What happens, for example, if you limit your analysis to countries in the global south to control for economics and colonialism? Do the Muslim countries there lag behind their brethren in Uganda, Colombia, and Zimbabwe, Congo, and Myanmar?
To name but one example, three of the world’s largest Muslim nations have all elected female heads of state, but the United States has never done so. Also, no Muslim nation is in the top 40 for per capita incarceration rates.
I’m not really interested in picking a side here, but come on. There are a hell of a lot of peaceful, poverty-stricken places in the world, and many Muslim terrorists who have both money and education. And are there really lots of people who kill for their religions but dodge the “terrorist” label due to affluence?

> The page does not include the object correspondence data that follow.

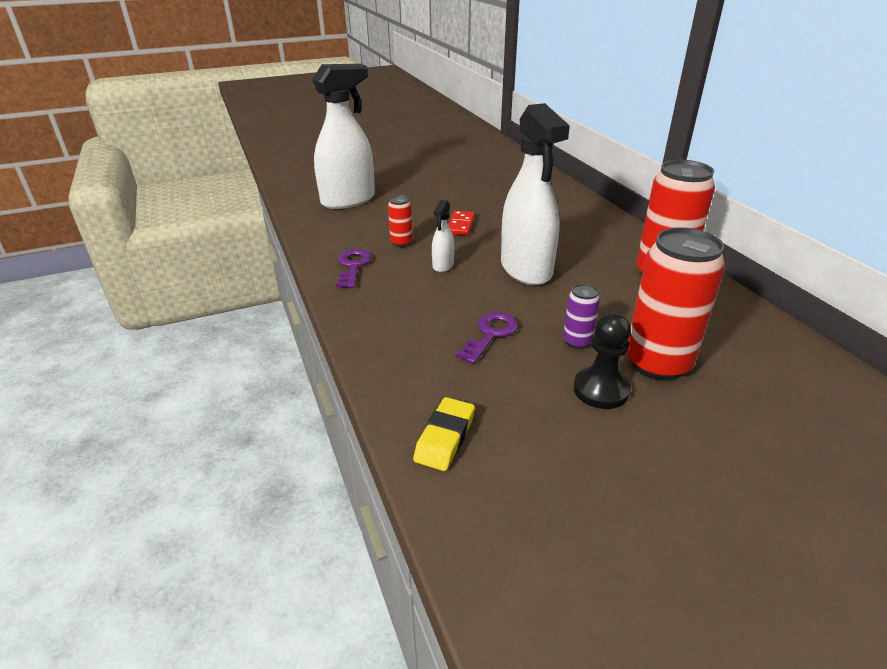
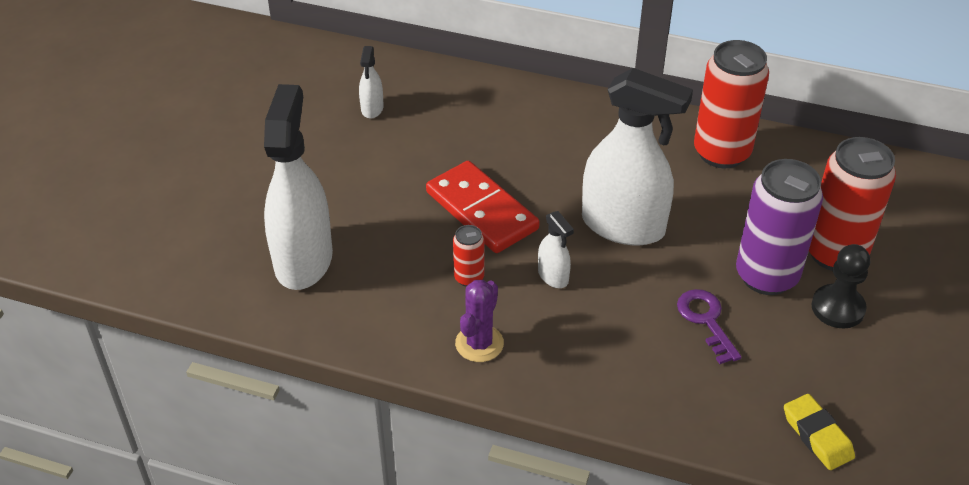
camera: 50 degrees left, 10 degrees up
purple key [336,249,372,288] -> purple cactus [455,280,504,362]
red domino [448,211,475,235] -> red domino [426,161,540,253], size x1.92
purple can [563,284,600,349] -> purple can [736,159,823,295], size x2.13
none -> white spray bottle [359,46,384,119]

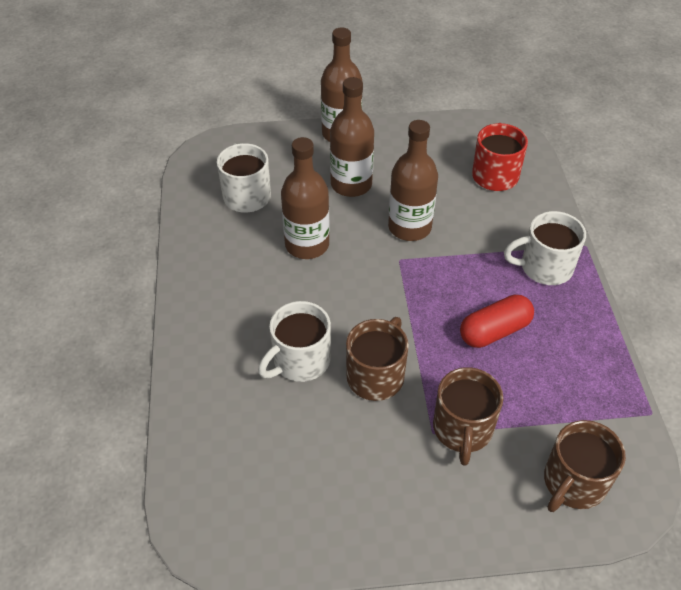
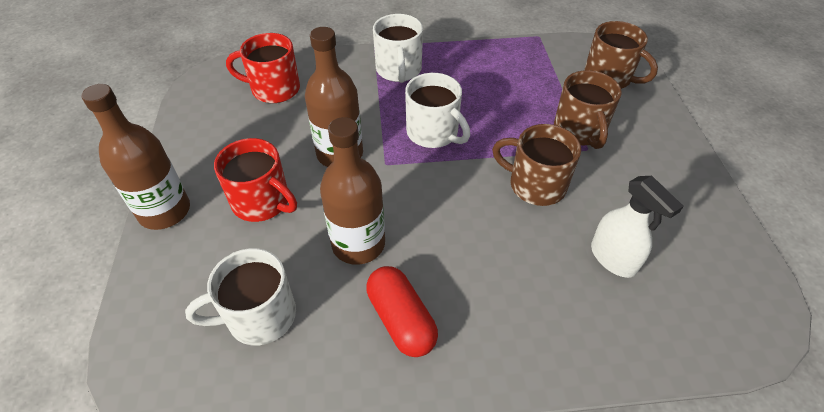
camera: 90 degrees left, 0 degrees up
white mug [258,301,331,382] -> white mug moved to [405,73,470,148]
brown bottle [330,77,374,197] -> red mug [214,138,297,222]
brown mug [433,367,503,466] -> brown mug turned 75 degrees clockwise [554,70,622,149]
red capsule [460,295,534,348] -> red capsule moved to [366,266,438,357]
none -> white spray bottle [591,176,684,278]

Besides this, the label “terrorist” is irrelevant. How we use the term doesn’t affect how peaceful Islam is, or how aggressive an act it is to kill for religious reasons.
Do you have any comparable, contemporary examples of religiously-motivated hostility by Christians? And why is it that criticism of another religion immediately draws a knee-jerk “Christians too!” response, anyway?
The American attack on Iraq had a strong “Christian crusade against the Muslims” component; a general desire to kill Muslims, any Muslims. It wasn’t called “terrorism” though since it was done with a big army and not a small one.
Because in a primarily Christian society the primary reason for bashing other religions is to push Christianity. Pretending that Christianity is better is part of that strategy.
I’ve been assaulted, insulted, and repeatedly informed that “Basque want independence”, that “Basque are all terrorists”, been told that “we should just bomb the Basque country” (or, by someone even less subtle, “we should just bomb Spain”)…
Most Basque are and have been peaceful, and those outsiders had no idea what any of us was or was not doing against those we literally call “the violent ones”.
I tend to assume that the same is true about any group of which I hear similar blanket associations with unacceptable behavior, that the whole group is blamed for the actions of a relatively small amount.
As for things like those lists of democracies, two things: one, democracy may be the least bad form of government but it’s not the only acceptable one; two, often these lists are prepared by people who don’t know shit from tit, witness for example Andorra changing the names of their institutions in order to be considered democratic (the actual electoral processes are the same they’d been for centuries).